En l'absence de vote explicite par la loi et de caractère limitatif des crédits ouverts, le montant de dotation de la sécurité sociale peut être modifié par simple arrêté ministériel, sans requérir d'autorisation du Parlement et même, jusqu'en 2022, sans nécessiter d'en informer les commissions compétentes.
Cela a donné lieu à des manquements graves au principe d'information parlementaire, avec l'attribution par arrêté et sans information du Parlement de 4,8 Md€ de dotation exceptionnelle à Santé publique France en 2020. Sans remettre en question le bien-fondé des dépenses financées, les rapporteures soulignent qu'il aurait été impossible de procéder de la sorte pour un opérateur financé par l'État.
À rebours du droit budgétaire, une partie de ces dotations non votées par le Parlement ont même permis d'abonder le budget de l'État pour plus de 700 M€ en 2020 et 1,8 Md€ sur l'ensemble de la crise, via des fonds de concours.
« Tous les Citoyens ont le droit de constater, par eux-mêmes ou par leurs représentants, la nécessité de la contribution publique, de la consentir librement d'en suivre l'emploi, et d'en déterminer la quotité, l'assiette, le recouvrement et la durée. » - Article 14 de la Déclaration des droits de l'Homme et du citoyen
Enfin, l'information à la disposition du public et des parlementaires étant bien moins complète en LFSS qu'en loi de finances, les transferts de subvention ont conduit à une perte brute d'information sur l'usage des deniers publics.

########################################

◆ Consignes ◆
a) Dans le texte sur la dotation de la sécurité sociale, résumez sous forme de liste le paragraphe qui commence par « Cela a donné lieu », en gardant ses faits principaux.
b) Recopiez mot pour mot toutes les lignes des entrées du bloc 1, sans reprendre les images.

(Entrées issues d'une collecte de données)
########################################

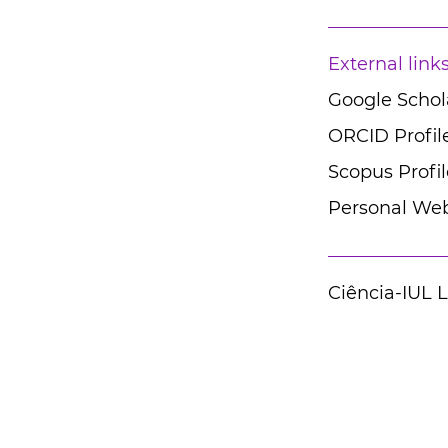
External link
Google Schola
ORCID Profil
Scopus Profil
Personal Web
Ciência-IUL 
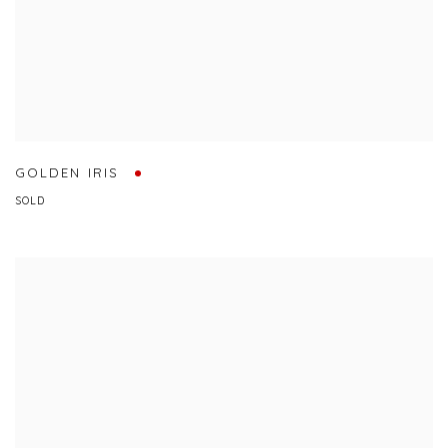
GOLDEN IRIS
SOLD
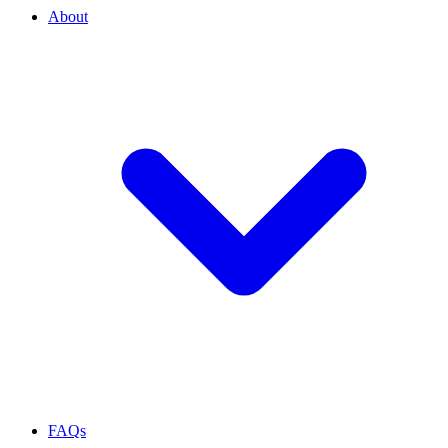
About
FAQs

########################################

◆ Corrigés ◆
a)
- Le principe d'information du Parlement a subi de graves manquements.
- En 2020, Santé publique France a reçu 4,8 Md€ de dotation exceptionnelle, attribués par arrêté et sans informer le Parlement.
- Les rapporteures ne remettent pas en question le bien-fondé des dépenses financées.
- Selon elles, on n'aurait pas pu procéder ainsi pour un opérateur financé par l'État.

b)
External link
Google Schola
ORCID Profil
Scopus Profil
Personal Web
Ciência-IUL 
GOLDEN IRIS
SOLD
About
FAQs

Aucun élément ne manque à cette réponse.